Doctrine of Common Employment


The rule known as doctrine of common employment was an exception to the rule that a master is liable for wrongs of his servant committed in the course of his employment. The rule was first applied in 1837, in Priestly v. Fowler (1837). It was firmly established as a part of English Law by subsequent decisions.


The doctrine was that a master was not liable for the negligent harm done by one servant to another fellow servant acting in the course of their common employment.

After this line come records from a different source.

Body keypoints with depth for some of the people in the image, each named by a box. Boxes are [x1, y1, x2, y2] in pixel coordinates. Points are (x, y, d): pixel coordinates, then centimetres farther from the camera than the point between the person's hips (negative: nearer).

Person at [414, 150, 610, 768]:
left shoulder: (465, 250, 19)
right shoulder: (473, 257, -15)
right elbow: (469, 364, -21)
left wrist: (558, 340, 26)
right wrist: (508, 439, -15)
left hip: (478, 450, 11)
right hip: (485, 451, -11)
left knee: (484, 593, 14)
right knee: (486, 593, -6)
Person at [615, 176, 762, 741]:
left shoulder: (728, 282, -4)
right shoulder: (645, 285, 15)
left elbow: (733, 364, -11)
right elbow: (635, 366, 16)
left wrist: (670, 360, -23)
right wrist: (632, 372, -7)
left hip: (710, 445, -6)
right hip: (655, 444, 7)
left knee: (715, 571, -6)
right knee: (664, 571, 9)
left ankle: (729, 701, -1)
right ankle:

  1. Priestly v. Fowler (1837) – In this case, the plaintiff, who was the defendant’s servant, was injured at his thigh due to breaking down of an overloaded carriage in the charge of another servant of the defendant. Since both the wrongdoer and the injured person were the servants of the same master, the doctrine of common employment was applicable and the master was held not liable.


Essentials for the application of doctrine of common employment:

  1. The wrongdoer and the person injured must be fellow servants, and
  2. At the time of the accident, they must have been engaged in common employment.


The doctrine was criticized, limited in scope by legislation and judicial decisions. It was eventually abolished by the Law Reforms (Personal Injuries) Act, 1948, which provided that:

It shall not be a defence to an employer who is sued in respect of personal injuries caused by the negligence of a person employed by him, that the person was, at the time the injuries were caused, in common employment with the person injured.